注意最後一行代碼,真正去使用套接字建立遠程連接,這裏我們拿 nio 的實現 ClientCnxnSocketNIO 爲例進行說明。

@Override
void connect(InetSocketAddress addr) throws IOException {
	// 創建 SocketChannel 
    SocketChannel sock = createSock();
    try {
    	// 往 Selector 註冊 SocketChannel,註冊的 key 爲 SelectionKey.OP_CONNECT
       registerAndConnect(sock, addr);
    } catch (IOException e) {
        LOG.error("Unable to open socket to " + addr);
        sock.close();
        throw e;
    }
    initialized = false;

    /*
     * Reset incomingBuffer
     */
    lenBuffer.clear();
    incomingBuffer = lenBuffer;
}

此方法並沒有改變客戶端的連接狀態,還是 CONNECTING 狀態,因此接下來需要注意 前面 run() 方法中的代碼是:clientCnxnSocket.doTransport(to, pendingQueue, outgoingQueue, ClientCnxn.this) 。

@Override
void doTransport(int waitTimeOut, List<Packet> pendingQueue, LinkedList<Packet> outgoingQueue,
                 ClientCnxn cnxn)
        throws IOException, InterruptedException {
    selector.select(waitTimeOut);
    Set<SelectionKey> selected;
    synchronized (this) {
        selected = selector.selectedKeys();
    }
    // Everything below and until we get back to the select is
    // non blocking, so time is effectively a constant. That is
    // Why we just have to do this once, here
    updateNow();
    for (SelectionKey k : selected) {
        SocketChannel sc = ((SocketChannel) k.channel());
        if ((k.readyOps() & SelectionKey.OP_CONNECT) != 0) {
            if (sc.finishConnect()) { // 注意此處
                updateLastSendAndHeard();
                sendThread.primeConnection();
            }
        } else if ((k.readyOps() & (SelectionKey.OP_READ | SelectionKey.OP_WRITE)) != 0) {
            doIO(pendingQueue, outgoingQueue, cnxn);
        }
    }
    if (sendThread.getZkState().isConnected()) {
        synchronized(outgoingQueue) {
            if (findSendablePacket(outgoingQueue,
                    cnxn.sendThread.clientTunneledAuthenticationInProgress()) != null) {
                enableWrite();
            }
        }
    }
    selected.clear();
}

此方法中,如果我們是建立連接的話,有個方法調用需要注意,就是 sc.finishConnect(),在前面 connect() 方法中有對一個方法進行調用:registerAndConnect(sock, addr),它裏面配置了 SocketChannel 爲非阻塞模式,並調用了 SocketChannel 類的 connect() 方法,**如果 SocketChannel 在非阻塞模式下,此時調用 connect(),該方法可能在連接建立之前就返回了。爲了確定連接是否建立,可以調用 finishConnect() 的方法。**因此,這裏 finishConnect() 方法調用要麼返回 true,要麼就是拋出異常。返回 true 的話,就說明跟服務端已經建立了連接,可以發送數據了,我們看看 primeConnection() 方法的邏輯。

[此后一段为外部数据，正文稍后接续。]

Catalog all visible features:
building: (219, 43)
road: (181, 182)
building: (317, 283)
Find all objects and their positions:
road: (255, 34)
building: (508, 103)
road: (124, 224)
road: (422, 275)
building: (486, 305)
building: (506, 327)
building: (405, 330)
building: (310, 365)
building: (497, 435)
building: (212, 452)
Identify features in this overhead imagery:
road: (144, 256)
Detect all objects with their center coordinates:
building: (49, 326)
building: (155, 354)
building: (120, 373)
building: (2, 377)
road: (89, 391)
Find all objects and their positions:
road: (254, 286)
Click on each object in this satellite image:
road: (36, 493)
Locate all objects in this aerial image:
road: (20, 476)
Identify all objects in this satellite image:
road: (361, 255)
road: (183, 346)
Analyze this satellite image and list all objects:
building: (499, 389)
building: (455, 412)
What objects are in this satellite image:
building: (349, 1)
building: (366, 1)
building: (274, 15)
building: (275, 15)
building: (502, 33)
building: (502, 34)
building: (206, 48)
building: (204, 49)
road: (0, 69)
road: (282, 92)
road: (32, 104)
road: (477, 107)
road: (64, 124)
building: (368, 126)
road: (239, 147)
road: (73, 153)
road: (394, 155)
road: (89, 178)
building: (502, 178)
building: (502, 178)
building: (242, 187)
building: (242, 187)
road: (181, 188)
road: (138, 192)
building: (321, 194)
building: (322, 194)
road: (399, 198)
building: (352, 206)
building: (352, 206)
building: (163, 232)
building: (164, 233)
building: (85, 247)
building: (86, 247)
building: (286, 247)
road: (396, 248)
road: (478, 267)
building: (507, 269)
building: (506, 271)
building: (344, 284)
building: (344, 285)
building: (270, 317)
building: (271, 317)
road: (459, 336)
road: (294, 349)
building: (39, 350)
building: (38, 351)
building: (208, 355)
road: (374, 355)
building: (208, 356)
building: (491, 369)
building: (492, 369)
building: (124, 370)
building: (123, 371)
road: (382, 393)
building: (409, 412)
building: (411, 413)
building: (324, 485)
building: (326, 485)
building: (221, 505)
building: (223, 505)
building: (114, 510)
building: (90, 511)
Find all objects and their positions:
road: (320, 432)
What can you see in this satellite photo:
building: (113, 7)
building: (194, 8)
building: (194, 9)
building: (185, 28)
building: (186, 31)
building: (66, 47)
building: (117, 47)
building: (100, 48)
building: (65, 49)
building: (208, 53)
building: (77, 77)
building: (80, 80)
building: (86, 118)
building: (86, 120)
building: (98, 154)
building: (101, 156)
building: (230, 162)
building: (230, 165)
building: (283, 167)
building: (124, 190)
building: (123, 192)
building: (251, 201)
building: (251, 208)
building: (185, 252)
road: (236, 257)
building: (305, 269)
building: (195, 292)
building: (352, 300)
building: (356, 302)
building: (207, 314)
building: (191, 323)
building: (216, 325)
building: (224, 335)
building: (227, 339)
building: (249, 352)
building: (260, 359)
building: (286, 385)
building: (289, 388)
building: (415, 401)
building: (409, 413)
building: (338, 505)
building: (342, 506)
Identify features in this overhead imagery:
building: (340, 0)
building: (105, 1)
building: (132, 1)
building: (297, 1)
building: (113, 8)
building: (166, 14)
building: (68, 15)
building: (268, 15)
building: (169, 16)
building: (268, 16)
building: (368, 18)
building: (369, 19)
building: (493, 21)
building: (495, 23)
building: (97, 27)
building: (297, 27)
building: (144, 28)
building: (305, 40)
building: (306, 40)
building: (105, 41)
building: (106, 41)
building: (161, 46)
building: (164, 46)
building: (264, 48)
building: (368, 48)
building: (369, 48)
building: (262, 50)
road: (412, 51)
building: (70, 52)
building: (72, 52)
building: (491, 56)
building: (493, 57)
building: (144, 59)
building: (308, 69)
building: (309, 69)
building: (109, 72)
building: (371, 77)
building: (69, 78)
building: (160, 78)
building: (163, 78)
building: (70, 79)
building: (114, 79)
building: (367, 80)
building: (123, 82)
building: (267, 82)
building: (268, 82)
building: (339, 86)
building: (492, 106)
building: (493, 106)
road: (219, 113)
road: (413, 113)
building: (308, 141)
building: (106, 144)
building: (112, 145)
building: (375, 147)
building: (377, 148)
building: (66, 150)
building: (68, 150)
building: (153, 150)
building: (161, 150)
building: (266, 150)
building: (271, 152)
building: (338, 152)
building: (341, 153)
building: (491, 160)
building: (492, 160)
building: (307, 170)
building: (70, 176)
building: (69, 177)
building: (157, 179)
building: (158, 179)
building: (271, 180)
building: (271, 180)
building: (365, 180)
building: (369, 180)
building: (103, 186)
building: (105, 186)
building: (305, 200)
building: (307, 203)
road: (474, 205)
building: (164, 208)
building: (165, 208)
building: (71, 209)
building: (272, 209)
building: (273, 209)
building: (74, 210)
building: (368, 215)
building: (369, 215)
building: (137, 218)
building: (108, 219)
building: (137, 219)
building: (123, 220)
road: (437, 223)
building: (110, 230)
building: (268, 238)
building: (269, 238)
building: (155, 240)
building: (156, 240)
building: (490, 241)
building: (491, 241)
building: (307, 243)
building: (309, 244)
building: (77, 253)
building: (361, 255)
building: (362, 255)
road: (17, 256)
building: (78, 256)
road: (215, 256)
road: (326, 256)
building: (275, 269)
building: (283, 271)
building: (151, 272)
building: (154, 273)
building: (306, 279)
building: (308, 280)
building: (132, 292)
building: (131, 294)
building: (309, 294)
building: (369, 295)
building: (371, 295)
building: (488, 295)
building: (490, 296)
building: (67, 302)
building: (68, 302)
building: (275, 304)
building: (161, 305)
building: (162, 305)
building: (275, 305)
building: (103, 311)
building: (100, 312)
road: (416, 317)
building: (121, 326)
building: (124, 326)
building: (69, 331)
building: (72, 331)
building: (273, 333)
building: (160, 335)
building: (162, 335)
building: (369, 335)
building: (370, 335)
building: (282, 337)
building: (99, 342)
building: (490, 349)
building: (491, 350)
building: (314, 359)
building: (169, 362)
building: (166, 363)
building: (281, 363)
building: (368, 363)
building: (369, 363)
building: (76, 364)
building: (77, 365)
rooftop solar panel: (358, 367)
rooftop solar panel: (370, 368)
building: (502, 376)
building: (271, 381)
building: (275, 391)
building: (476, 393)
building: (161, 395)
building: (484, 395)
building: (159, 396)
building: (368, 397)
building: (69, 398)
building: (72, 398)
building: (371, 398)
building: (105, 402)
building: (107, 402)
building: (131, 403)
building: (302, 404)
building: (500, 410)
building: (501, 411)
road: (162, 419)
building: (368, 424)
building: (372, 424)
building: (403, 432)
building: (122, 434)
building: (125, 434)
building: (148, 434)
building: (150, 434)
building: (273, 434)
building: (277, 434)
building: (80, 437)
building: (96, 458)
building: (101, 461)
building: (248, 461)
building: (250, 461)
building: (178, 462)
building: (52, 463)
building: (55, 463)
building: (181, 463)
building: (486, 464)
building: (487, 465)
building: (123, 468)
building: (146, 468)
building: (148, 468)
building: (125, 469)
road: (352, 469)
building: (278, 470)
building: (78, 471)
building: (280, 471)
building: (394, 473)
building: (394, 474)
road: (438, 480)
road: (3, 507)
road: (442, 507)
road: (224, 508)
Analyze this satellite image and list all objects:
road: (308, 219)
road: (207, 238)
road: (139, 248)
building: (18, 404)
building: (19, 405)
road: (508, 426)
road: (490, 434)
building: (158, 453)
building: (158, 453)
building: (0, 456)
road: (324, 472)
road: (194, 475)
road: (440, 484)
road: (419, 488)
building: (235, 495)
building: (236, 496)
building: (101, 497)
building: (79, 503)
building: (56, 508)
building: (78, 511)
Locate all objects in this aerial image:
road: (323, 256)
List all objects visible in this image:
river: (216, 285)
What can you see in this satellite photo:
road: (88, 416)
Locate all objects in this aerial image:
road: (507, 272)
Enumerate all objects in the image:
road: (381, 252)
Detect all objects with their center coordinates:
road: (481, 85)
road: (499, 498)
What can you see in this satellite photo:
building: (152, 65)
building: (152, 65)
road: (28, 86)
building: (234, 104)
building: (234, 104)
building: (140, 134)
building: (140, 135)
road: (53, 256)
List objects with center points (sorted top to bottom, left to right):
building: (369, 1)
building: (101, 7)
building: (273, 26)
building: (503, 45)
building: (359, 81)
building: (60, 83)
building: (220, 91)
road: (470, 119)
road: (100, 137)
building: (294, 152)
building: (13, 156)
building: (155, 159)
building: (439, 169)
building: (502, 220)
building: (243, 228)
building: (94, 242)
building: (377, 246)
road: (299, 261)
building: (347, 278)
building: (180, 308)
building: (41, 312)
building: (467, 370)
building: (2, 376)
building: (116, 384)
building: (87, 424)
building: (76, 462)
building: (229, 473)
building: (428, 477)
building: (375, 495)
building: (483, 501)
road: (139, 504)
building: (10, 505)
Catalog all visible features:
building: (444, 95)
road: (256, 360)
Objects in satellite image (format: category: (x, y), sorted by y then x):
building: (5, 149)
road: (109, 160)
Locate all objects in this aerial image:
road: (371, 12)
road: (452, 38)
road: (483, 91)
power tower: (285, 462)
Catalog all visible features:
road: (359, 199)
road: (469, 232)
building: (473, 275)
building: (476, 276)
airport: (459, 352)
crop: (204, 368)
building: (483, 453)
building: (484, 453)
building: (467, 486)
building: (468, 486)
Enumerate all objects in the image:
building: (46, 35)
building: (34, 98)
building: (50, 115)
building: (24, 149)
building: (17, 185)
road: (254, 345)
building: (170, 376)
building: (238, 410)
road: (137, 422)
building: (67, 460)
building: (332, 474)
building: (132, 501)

void primeConnection() throws IOException {
    LOG.info("Socket connection established to "
             + clientCnxnSocket.getRemoteSocketAddress()
             + ", initiating session");
    isFirstConnect = false; // 設置標誌
    long sessId = (seenRwServerBefore) ? sessionId : 0;
    // 構建連接請求
    ConnectRequest conReq = new ConnectRequest(0, lastZxid,
            sessionTimeout, sessId, sessionPasswd);
    synchronized (outgoingQueue) {
        // We add backwards since we are pushing into the front
        // Only send if there's a pending watch
        // TODO: here we have the only remaining use of zooKeeper in
        // this class. It's to be eliminated!
        if (!disableAutoWatchReset) {
            List<String> dataWatches = zooKeeper.getDataWatches();
            List<String> existWatches = zooKeeper.getExistWatches();
            List<String> childWatches = zooKeeper.getChildWatches();
            if (!dataWatches.isEmpty()
                        || !existWatches.isEmpty() || !childWatches.isEmpty()) {
                SetWatches sw = new SetWatches(lastZxid,
                        prependChroot(dataWatches),
                        prependChroot(existWatches),
                        prependChroot(childWatches));
                RequestHeader h = new RequestHeader();
                h.setType(ZooDefs.OpCode.setWatches);
                h.setXid(-8);
                Packet packet = new Packet(h, new ReplyHeader(), sw, null, null);
                outgoingQueue.addFirst(packet);
            }
        }

        for (AuthData id : authInfo) {
            outgoingQueue.addFirst(new Packet(new RequestHeader(-4,
                    OpCode.auth), null, new AuthPacket(0, id.scheme,
                    id.data), null, null));
        }
        // 把連接請求放入隊列中,outgoingQueue 是一個 LinkedList 隊列,持有發送且還沒有被響應的請求
        outgoingQueue.addFirst(new Packet(null, null, conReq,
                    null, null, readOnly));
    }
    
    // SocketChannel 開啓讀寫操作
    clientCnxnSocket.enableReadWriteOnly();
}

可以看到 Zookeeper 會把所有請求使用一個 Packet 對象包裝起來,然後放入一個隊列中。那麼這個隊列的請求是什麼時候發送出去的呢?如果連接還沒有超時,那麼之後還是會進入剛剛說的 doTransport() 方法,而此時由於註冊了 read 和 write 操作,因此可以看到會調用 doIO() 方法。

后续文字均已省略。